▶ Short task:
Retype the lines of the listing below exactly, starting with the line that contains "pose: elev=74.7 azim=6.5 roll=211.6 dist=1.39" and going on through the end of the listing.

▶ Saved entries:

++++++++++++++++++++

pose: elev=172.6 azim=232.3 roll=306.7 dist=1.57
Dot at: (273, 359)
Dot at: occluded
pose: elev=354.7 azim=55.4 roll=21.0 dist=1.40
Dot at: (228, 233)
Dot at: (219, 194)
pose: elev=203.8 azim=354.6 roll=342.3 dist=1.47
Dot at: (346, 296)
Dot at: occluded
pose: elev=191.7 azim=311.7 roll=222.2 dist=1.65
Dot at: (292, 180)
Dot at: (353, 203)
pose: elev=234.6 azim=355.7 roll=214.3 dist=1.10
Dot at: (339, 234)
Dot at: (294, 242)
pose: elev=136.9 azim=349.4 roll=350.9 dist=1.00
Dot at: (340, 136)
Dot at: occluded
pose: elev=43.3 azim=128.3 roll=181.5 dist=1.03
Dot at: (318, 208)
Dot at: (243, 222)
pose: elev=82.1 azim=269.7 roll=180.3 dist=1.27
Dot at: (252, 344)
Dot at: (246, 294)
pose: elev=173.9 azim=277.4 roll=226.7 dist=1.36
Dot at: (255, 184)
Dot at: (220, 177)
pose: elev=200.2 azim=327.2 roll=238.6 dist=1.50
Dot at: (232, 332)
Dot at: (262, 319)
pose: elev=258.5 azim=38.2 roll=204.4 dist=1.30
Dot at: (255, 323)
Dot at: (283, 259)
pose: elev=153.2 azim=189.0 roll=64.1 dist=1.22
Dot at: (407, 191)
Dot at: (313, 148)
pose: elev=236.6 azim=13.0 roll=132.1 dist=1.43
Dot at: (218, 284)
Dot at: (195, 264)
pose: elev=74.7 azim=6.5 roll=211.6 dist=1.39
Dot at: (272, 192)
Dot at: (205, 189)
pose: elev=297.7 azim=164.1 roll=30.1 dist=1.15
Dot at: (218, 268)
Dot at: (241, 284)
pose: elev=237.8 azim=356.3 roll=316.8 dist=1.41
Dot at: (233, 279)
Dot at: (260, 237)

++++++++++++++++++++

▶ Task output:
pose: elev=74.7 azim=6.5 roll=211.6 dist=1.39
Dot at: (272, 192)
Dot at: (205, 189)
pose: elev=297.7 azim=164.1 roll=30.1 dist=1.15
Dot at: (218, 268)
Dot at: (241, 284)
pose: elev=237.8 azim=356.3 roll=316.8 dist=1.41
Dot at: (233, 279)
Dot at: (260, 237)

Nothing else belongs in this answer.